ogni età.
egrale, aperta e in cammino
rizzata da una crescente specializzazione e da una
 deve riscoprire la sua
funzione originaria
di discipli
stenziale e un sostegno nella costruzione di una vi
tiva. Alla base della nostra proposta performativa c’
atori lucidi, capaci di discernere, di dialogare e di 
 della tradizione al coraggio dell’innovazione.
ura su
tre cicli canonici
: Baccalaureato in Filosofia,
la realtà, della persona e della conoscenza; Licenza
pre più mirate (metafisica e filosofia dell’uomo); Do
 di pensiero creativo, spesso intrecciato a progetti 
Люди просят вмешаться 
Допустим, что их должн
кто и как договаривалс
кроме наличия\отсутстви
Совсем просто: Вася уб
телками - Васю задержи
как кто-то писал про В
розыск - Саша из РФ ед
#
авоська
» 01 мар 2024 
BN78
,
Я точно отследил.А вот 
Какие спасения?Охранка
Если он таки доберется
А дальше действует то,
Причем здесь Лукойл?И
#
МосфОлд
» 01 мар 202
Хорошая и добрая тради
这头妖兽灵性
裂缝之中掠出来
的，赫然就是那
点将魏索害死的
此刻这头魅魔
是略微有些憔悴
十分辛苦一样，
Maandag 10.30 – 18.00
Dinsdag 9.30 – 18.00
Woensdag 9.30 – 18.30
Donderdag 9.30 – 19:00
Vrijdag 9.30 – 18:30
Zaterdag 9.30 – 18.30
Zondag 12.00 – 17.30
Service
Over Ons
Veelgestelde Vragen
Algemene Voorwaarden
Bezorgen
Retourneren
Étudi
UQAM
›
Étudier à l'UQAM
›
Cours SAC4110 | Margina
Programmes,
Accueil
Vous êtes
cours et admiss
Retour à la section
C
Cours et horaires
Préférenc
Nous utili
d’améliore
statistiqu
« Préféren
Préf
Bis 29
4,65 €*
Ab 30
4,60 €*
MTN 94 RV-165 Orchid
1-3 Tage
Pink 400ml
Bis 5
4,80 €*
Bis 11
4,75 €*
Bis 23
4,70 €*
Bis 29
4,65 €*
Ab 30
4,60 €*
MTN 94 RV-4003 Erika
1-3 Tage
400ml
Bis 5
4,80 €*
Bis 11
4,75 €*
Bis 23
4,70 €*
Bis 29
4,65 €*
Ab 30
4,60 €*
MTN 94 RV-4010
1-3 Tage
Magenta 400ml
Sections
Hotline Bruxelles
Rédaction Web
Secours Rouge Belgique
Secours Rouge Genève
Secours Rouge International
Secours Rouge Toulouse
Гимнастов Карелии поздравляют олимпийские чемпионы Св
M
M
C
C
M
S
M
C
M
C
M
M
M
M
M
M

----

Reproduce every line of text in the records above verbatim, in the original order and with the same line breaks.

ogni età.
egrale, aperta e in cammino
rizzata da una crescente specializzazione e da una
 deve riscoprire la sua
funzione originaria
di discipli
stenziale e un sostegno nella costruzione di una vi
tiva. Alla base della nostra proposta performativa c’
atori lucidi, capaci di discernere, di dialogare e di 
 della tradizione al coraggio dell’innovazione.
ura su
tre cicli canonici
: Baccalaureato in Filosofia,
la realtà, della persona e della conoscenza; Licenza
pre più mirate (metafisica e filosofia dell’uomo); Do
 di pensiero creativo, spesso intrecciato a progetti 
Люди просят вмешаться 
Допустим, что их должн
кто и как договаривалс
кроме наличия\отсутстви
Совсем просто: Вася уб
телками - Васю задержи
как кто-то писал про В
розыск - Саша из РФ ед
#
авоська
» 01 мар 2024 
BN78
,
Я точно отследил.А вот 
Какие спасения?Охранка
Если он таки доберется
А дальше действует то,
Причем здесь Лукойл?И
#
МосфОлд
» 01 мар 202
Хорошая и добрая тради
这头妖兽灵性
裂缝之中掠出来
的，赫然就是那
点将魏索害死的
此刻这头魅魔
是略微有些憔悴
十分辛苦一样，
Maandag 10.30 – 18.00
Dinsdag 9.30 – 18.00
Woensdag 9.30 – 18.30
Donderdag 9.30 – 19:00
Vrijdag 9.30 – 18:30
Zaterdag 9.30 – 18.30
Zondag 12.00 – 17.30
Service
Over Ons
Veelgestelde Vragen
Algemene Voorwaarden
Bezorgen
Retourneren
Étudi
UQAM
›
Étudier à l'UQAM
›
Cours SAC4110 | Margina
Programmes,
Accueil
Vous êtes
cours et admiss
Retour à la section
C
Cours et horaires
Préférenc
Nous utili
d’améliore
statistiqu
« Préféren
Préf
Bis 29
4,65 €*
Ab 30
4,60 €*
MTN 94 RV-165 Orchid
1-3 Tage
Pink 400ml
Bis 5
4,80 €*
Bis 11
4,75 €*
Bis 23
4,70 €*
Bis 29
4,65 €*
Ab 30
4,60 €*
MTN 94 RV-4003 Erika
1-3 Tage
400ml
Bis 5
4,80 €*
Bis 11
4,75 €*
Bis 23
4,70 €*
Bis 29
4,65 €*
Ab 30
4,60 €*
MTN 94 RV-4010
1-3 Tage
Magenta 400ml
Sections
Hotline Bruxelles
Rédaction Web
Secours Rouge Belgique
Secours Rouge Genève
Secours Rouge International
Secours Rouge Toulouse
Гимнастов Карелии поздравляют олимпийские чемпионы Св
M
M
C
C
M
S
M
C
M
C
M
M
M
M
M
M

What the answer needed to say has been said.